Four different ABL kinase domain mutations, reported earlier were identified in four (10.25%) CML Imatinib resistant patients. Among the mutated patients, the V379I mutation occurred in a-56-year-old male who had been under therapy for 17 years. This patient exhibited CHR in blood specimen, while he did not achieve the MMR. The mutation L384M was detected in a patient with hematologic remission confirmed by platelet count up to 1100/L. MMR was not seen in this patient either. Increasing the BCR-ABL ratio up to 63% after five years of therapy showed that a mutation, which occurred at position 253, changed the amino acid Y to histidine. Furthermore, hematologic indexes showed no CHR in this case. The mutation G250E was seen at the beginning of the ABL sequence in a patient who was in accelerated phase (AP), at the time of study. In addition, both CHR and MMR were not achieved in the mentioned patient. Overall, 3 of 4 mutated patients were in accelerated phase at the time of study and just one of them was in chronic phase (CP). Consistent with the data, reported earlier from Imatinib resistant patients, detection of ABL kinase domain mutations was more frequent in patients in accelerated phase. Among patients with dose escalation up to 500 mg and 600 mg daily, no mutation was detected. Possibly, these mutations were previously present in these cases. However, their effect may be compensated by the dose escalation. Moreover, all patients with mutation showed treatment failure according to Real-time PCR results. Genomic mutations occurred more frequently in patients with high prognostic risk. Since these mutated patients were less likely to achieve optimal response to TKI, a hypothesis could be that the presence of a mutation is related to susceptibility for occurrence resistance due to genomic instability (5).

Based on reported causes of developing resistance, ABL KD mutations did not account for all cases with loss of response to therapy (5).

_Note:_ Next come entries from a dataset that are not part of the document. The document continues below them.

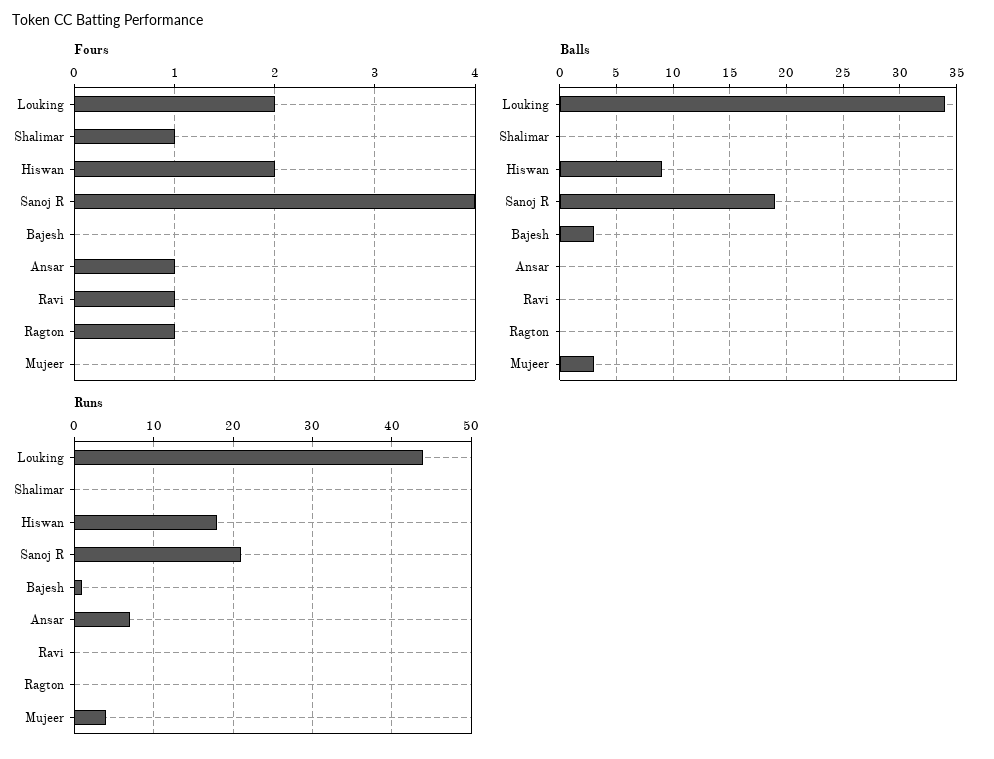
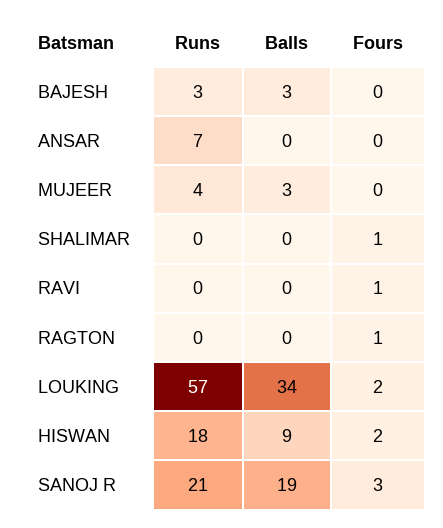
  {
    "Fours": {
      "Louking": 2,
      "Shalimar": 1,
      "Hiswan": 2,
-     "Sanoj R": 4,
+     "Sanoj R": 3,
      "Bajesh": 0,
-     "Ansar": 1,
+     "Ansar": 0,
      "Ravi": 1,
      "Ragton": 1,
      "Mujeer": 0
    },
    "Balls": {
      "Louking": 34,
      "Shalimar": 0,
      "Hiswan": 9,
      "Sanoj R": 19,
      "Bajesh": 3,
      "Ansar": 0,
      "Ravi": 0,
      "Ragton": 0,
      "Mujeer": 3
    },
    "Runs": {
-     "Louking": 44,
+     "Louking": 57,
      "Shalimar": 0,
      "Hiswan": 18,
      "Sanoj R": 21,
-     "Bajesh": 1,
+     "Bajesh": 3,
      "Ansar": 7,
      "Ravi": 0,
      "Ragton": 0,
      "Mujeer": 4
    }
  }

This investigation suggests that other mechanisms causing resistance may be effective in some resistant patients. There may be some factors which were not considered in this analysis, but have an effective role on the development of mutations and response to therapy.

One of the study limitations was limited number of samples. Research on larger number of patients is suggested to obtain more reliable results. Due to the lack of information on ABL kinase domain mutations in Iranian population, it is difficult to conclude based on the study results, since the comparison of results with those of the other studies is not possible. Furthermore, our research was affected by the short period of the study and impossibility of follow-up in all cases. To draw reliable conclusions, more factors should be considered including patient adherence, more long term and effective follow-up and molecular and cytogenetic response comparison.

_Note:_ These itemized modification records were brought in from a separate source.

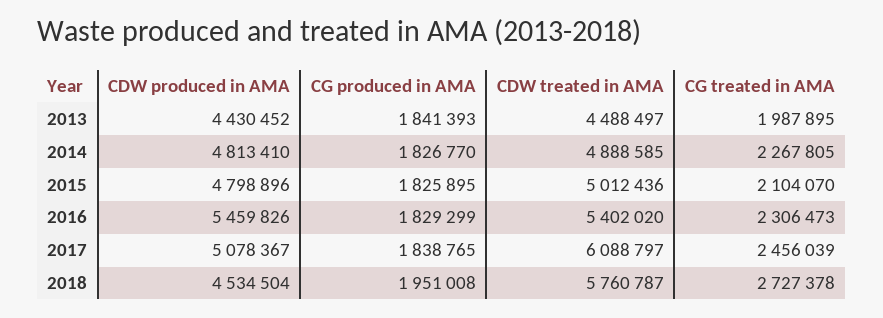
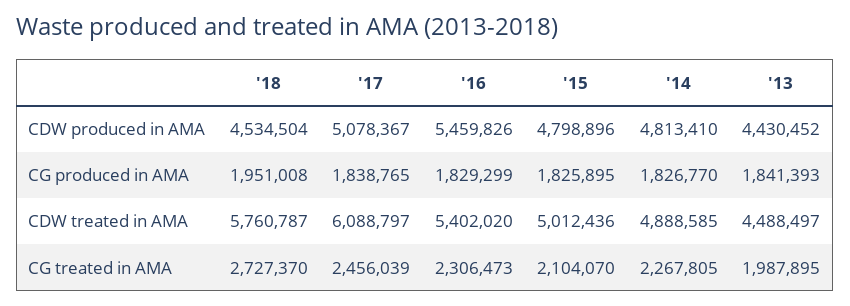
  {
    "CDW produced in AMA": {
      "2013": 4430452,
      "2014": 4813410,
      "2015": 4798896,
      "2016": 5459826,
      "2017": 5078367,
      "2018": 4534504
    },
    "CG produced in AMA": {
      "2013": 1841393,
      "2014": 1826770,
      "2015": 1825895,
      "2016": 1829299,
      "2017": 1838765,
      "2018": 1951008
    },
    "CDW treated in AMA": {
      "2013": 4488497,
      "2014": 4888585,
      "2015": 5012436,
      "2016": 5402020,
      "2017": 6088797,
      "2018": 5760787
    },
    "CG treated in AMA": {
      "2013": 1987895,
      "2014": 2267805,
      "2015": 2104070,
      "2016": 2306473,
      "2017": 2456039,
-     "2018": 2727378
+     "2018": 2727370
    }
  }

According to our testing results, mutations detected in ABL kinase domain were the cause of rising BCR-ABL/ABL ratio and occurring resistant in CML patients under first line tyrosine kinase therapy. Increasing BCR-ABL/ABL ratio with respect to international scale ELN in patients under Imatinib therapy is a mean of detecting Imatinib resistant patients. It seems that the pathway is round trip. In Y253H mutated patients, the BCR-ABL/ABL ratio was around 63% after five years therapy. In addition G250E was detected in a patient with three years therapy without decreasing the ratio under 40%. Moreover, hematologic and molecular responses, not seen in patient who hold L384M mutation and consumed the top limitation of Imatinib usage (8 tab per day) cannot overcome the increased BCR-ABL/ABL ratio under 0.1%. Therefore, regular assessment of molecular response may help physicians to discover the chance of remission or any new decision for changing therapeutic strategies.